El was a gift from Mike.
She doesn’t know who El is or what she’s supposed to be.
She doesn’t know if El is a killer or a girl who likes dresses and make-up.
She doesn’t know if El has beauty like Jane or a purpose like Eleven.
But she does know one thing.
Whatever else she may be, El has friends—Mike and Dustin and Lucas and Will and Joyce and Hopper. These people—they love El, they protect her. They love her even though she’s killed people and maybe got their friend trapped in an alternate dimension.
They don’t care.
They think she’s awesome.
With them in her corner, she doesn’t have to be Eleven or Jane, or whoever.
With them, she can build something new.

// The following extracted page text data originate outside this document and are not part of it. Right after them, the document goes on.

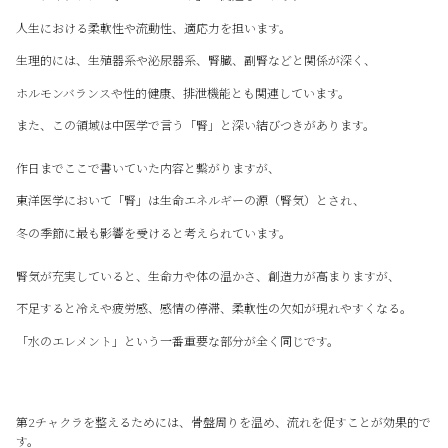
人生における柔軟性や流動性、適応力を担います。
生理的には、生殖器系や泌尿器系、腎臓、副腎などと関係が深く、
ホルモンバランスや性的健康、排泄機能とも関連しています。
また、この領域は中医学で言う「腎」と深い結びつきがあります。
作日までここで書いていた内容と繋がりますが、
東洋医学において「腎」は生命エネルギーの源（腎気）とされ、
冬の季節に最も影響を受けると考えられています。
腎気が充実していると、生命力や体の温かさ、創造力が高まりますが、
不足すると冷えや疲労感、感情の停滞、柔軟性の欠如が現れやすくなる。
「水のエレメント」という一番重要な部分が全く同じです。
第2チャクラを整えるためには、骨盤周りを温め、流れを促すことが効果的で
す。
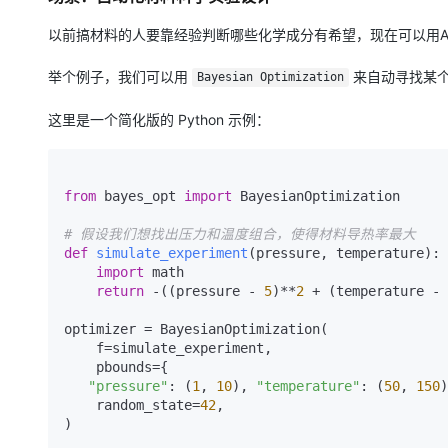
以前搞材料的人要靠经验判断哪些化学成分有希望，现在可以用A
举个例子，我们可以用
来自动寻找某个
Bayesian Optimization
这里是一个简化版的 Python 示例：
from
 bayes_opt 
import
 BayesianOptimization

# 假设我们想找出压力和温度组合，使得材料导热率最大
def
simulate_experiment
(
pressure, temperature
):

import
 math

return
 -((pressure - 
5
)**
2
 + (temperature - 
optimizer = BayesianOptimization(

    f=simulate_experiment,

    pbounds={

"pressure"
: (
1
, 
10
), 
"temperature"
: (
50
, 
150
)
    random_state=
42
,

)
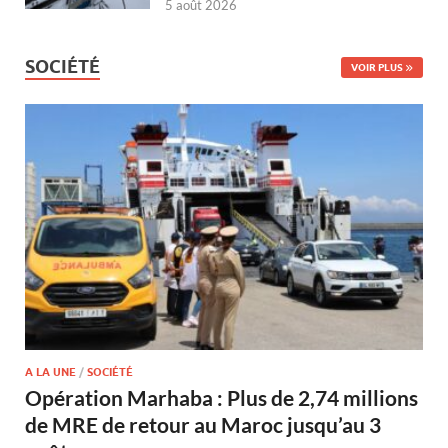
5 août 2026
SOCIÉTÉ
VOIR PLUS
A LA UNE
/
SOCIÉTÉ
Opération Marhaba : Plus de 2,74 millions
de MRE de retour au Maroc jusqu’au 3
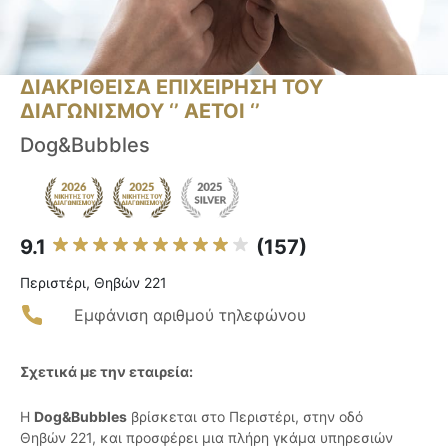
ΔΙΑΚΡΙΘΕΙΣΑ ΕΠΙΧΕΙΡΗΣΗ ΤΟΥ
ΔΙΑΓΩΝΙΣΜΟΥ ‘’ ΑΕΤΟΙ ‘’
Dog&Bubbles
9.1
(157)
Περιστέρι, Θηβών 221
Εμφάνιση αριθμού τηλεφώνου
Σχετικά με την εταιρεία:
Η
Dog&Bubbles
βρίσκεται στο Περιστέρι, στην οδό
Θηβών 221, και προσφέρει μια πλήρη γκάμα υπηρεσιών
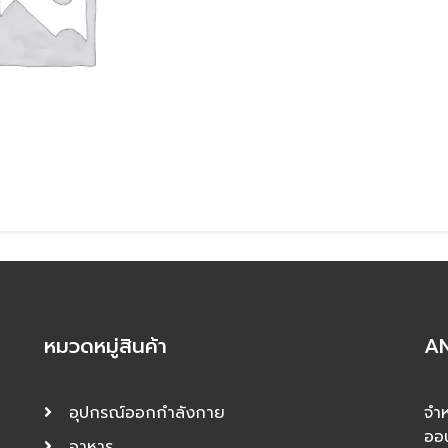
หมวดหมู่สินค้า
AN
อุปกรณ์ออกกำลังกาย
จำห
ออ
อาหาร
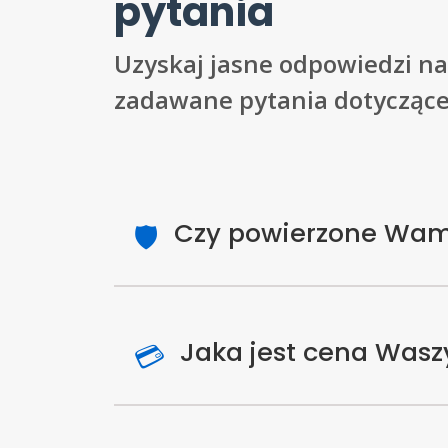
pytania
Uzyskaj jasne odpowiedzi na
zadawane pytania dotyczące
Czy powierzone Wam 
🛡️
Jaka jest cena Wasz
💳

She can decide what El is, who El should be.
El may carry pieces of Eleven within her, but she is no longer Papa’s tool. El won’t ever be Jane, but someday, if she chooses, she could be something like Jane.
El slips comfortably into her chosen name, reveling in the love and possibilities it embodies. She doesn’t care what a piece of paper says, she knows her name. Resolved, she gets up to go and tell about Hopper her choice.